Elle entend également instiguer des microbatailles résolument conflictogènes dont le but escompté est l’affaiblissement sans coup férir les forces progressistes. Beaucoup de partisans de l’opposition effective se retrouvent ainsi à jaspiner de manière interminable sur une question sans fin dans un pays à jamais multiethnique. 

Beaucoup tardent toujours à réaliser qu’aussi importante que soit la problématique du tribalisme, l’agitation du spectre des ethnicismes meurtriers, la saturation de l’espace public par le champ lexical qui lui est rattaché depuis au moins 2018, ne constituent rien d’autre qu’une diversion sociale et politique de masse. Autrement dit, la conversation nationale actuelle autour d’un tribalisme participe d’une stratégie d’attrition qui sert exclusivement les intérêts du pouvoir de Yaoundé. En dehors de l’argument de la force, il ne lui reste plus que la diversion, l’attrition, le bavardage gluant, le buzz tribal, un vaudeville hebdomadaire pour se maintenir et essayer de survivre à la disparition de sa figure tutélaire actuelle. 

Je soulignerai pour terminer que le recours à la diversion et à l’attrition comme stratégies, c’est aussi en filigrane le pari que font certains hiérarques du régime d’arriver à bout de toute opposition actuelle par l’usure du temps. 

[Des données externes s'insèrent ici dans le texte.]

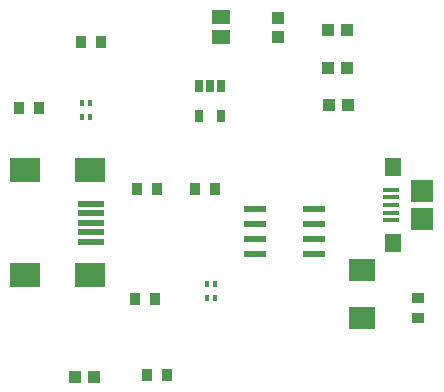
<source format=gtp>
G04*
G04 #@! TF.GenerationSoftware,Altium Limited,Altium Designer,19.1.5 (86)*
G04*
G04 Layer_Color=8421504*
%FSLAX25Y25*%
%MOIN*%
G70*
G01*
G75*
%ADD15R,0.03937X0.03937*%
%ADD16R,0.07480X0.07480*%
%ADD17R,0.05512X0.06299*%
%ADD18R,0.05315X0.01575*%
%ADD19R,0.05906X0.05118*%
%ADD20R,0.07756X0.02244*%
%ADD21R,0.08858X0.07677*%
%ADD22R,0.03543X0.03937*%
%ADD23R,0.01575X0.01968*%
%ADD24R,0.09055X0.01968*%
%ADD25R,0.09843X0.07874*%
%ADD26R,0.03937X0.03937*%
%ADD27R,0.03937X0.03543*%
%ADD28R,0.02800X0.03900*%
D15*
X34650Y17000D02*
D03*
X28350D02*
D03*
X119000Y132500D02*
D03*
X112701D02*
D03*
X119000Y120000D02*
D03*
X112701D02*
D03*
X119150Y107500D02*
D03*
X112850D02*
D03*
D16*
X144000Y79000D02*
D03*
Y69551D02*
D03*
D17*
X134354Y86874D02*
D03*
Y61677D02*
D03*
D18*
X133468Y79394D02*
D03*
Y76835D02*
D03*
Y74276D02*
D03*
Y71716D02*
D03*
Y69157D02*
D03*
D19*
X77000Y130154D02*
D03*
Y136846D02*
D03*
D20*
X88256Y73000D02*
D03*
Y68000D02*
D03*
Y63000D02*
D03*
Y58000D02*
D03*
X107744D02*
D03*
Y63000D02*
D03*
Y68000D02*
D03*
Y73000D02*
D03*
D21*
X124000Y36528D02*
D03*
Y52472D02*
D03*
D22*
X16346Y106500D02*
D03*
X9653D02*
D03*
X74847Y79500D02*
D03*
X68154D02*
D03*
X55500D02*
D03*
X48807D02*
D03*
X54847Y43000D02*
D03*
X48154D02*
D03*
X58846Y17500D02*
D03*
X52153D02*
D03*
X37000Y128500D02*
D03*
X30307D02*
D03*
D23*
X33378Y108362D02*
D03*
X30622D02*
D03*
Y103638D02*
D03*
X33378D02*
D03*
X72122Y43138D02*
D03*
X74878D02*
D03*
Y47862D02*
D03*
X72122D02*
D03*
D24*
X33736Y68339D02*
D03*
Y71488D02*
D03*
Y74638D02*
D03*
Y65189D02*
D03*
Y62039D02*
D03*
D25*
X11689Y85858D02*
D03*
X33342D02*
D03*
Y50819D02*
D03*
X11689D02*
D03*
D26*
X96000Y136650D02*
D03*
Y130350D02*
D03*
D27*
X142500Y43347D02*
D03*
Y36654D02*
D03*
D28*
X76950Y103800D02*
D03*
X69450D02*
D03*
X69500Y114000D02*
D03*
X73200D02*
D03*
X76900D02*
D03*
M02*

</source>
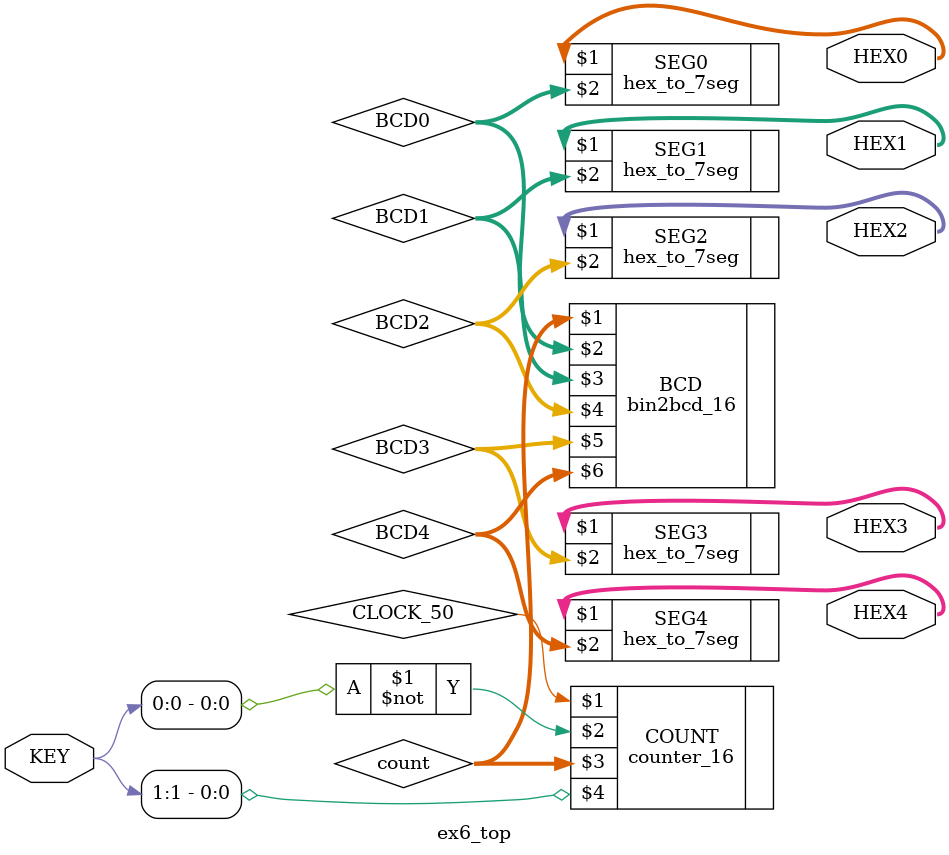
<source format=v>
module ex6_top (
	KEY,
	HEX0,
	HEX1,
	HEX2,
	HEX3,
	HEX4
);


	input	[1:0] KEY; //LOW ACTIVE!!

	output	[6:0]HEX0;
	output	[6:0]HEX1;
	output	[6:0]HEX2;
	output	[6:0]HEX3;
	output	[6:0]HEX4;
	
	wire	[15:0] count;
	wire 	[3:0]	BCD0;
	wire	[3:0]	BCD1;
	wire	[3:0]	BCD2;
	wire	[3:0]	BCD3;
	wire	[3:0]	BCD4;
	
	counter_16 		COUNT (CLOCK_50, ~KEY[0], count, KEY[1]);
	
	bin2bcd_16		BCD (count, BCD0, BCD1, BCD2, BCD3, BCD4);
	
	hex_to_7seg 	SEG0 (HEX0, BCD0);
	hex_to_7seg 	SEG1 (HEX1, BCD1);
	hex_to_7seg 	SEG2 (HEX2, BCD2);
	hex_to_7seg 	SEG3 (HEX3, BCD3);
	hex_to_7seg 	SEG4 (HEX4, BCD4);
	
endmodule 
</source>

Last but not least, nous sommes à la veille d’un des événements politiques les plus importants de l’histoire récente du Cameroun. Penser ce temps inédit qui vient et plus largement « une communauté d’hommes définis comme pairs, unis par un lien social qui s’établit au-delà de l’utilité économique de chacun dans une prodigalité sans cesse recommencée » (Eboussi Boulaga, Crise du Muntu) constituent le défi historique le plus important pour les véritables patriotes de ce pays. Au cœur de la nuit incertaine que traverse le pays (ambiance de fin de règne), cela implique une attention de chaque instant. « Si nous n’avons pu honorer notre devoir de mémoire, nous sommes dans l’obligation d’assurer notre devoir d’avenir » (Charly Gabriel Mbock).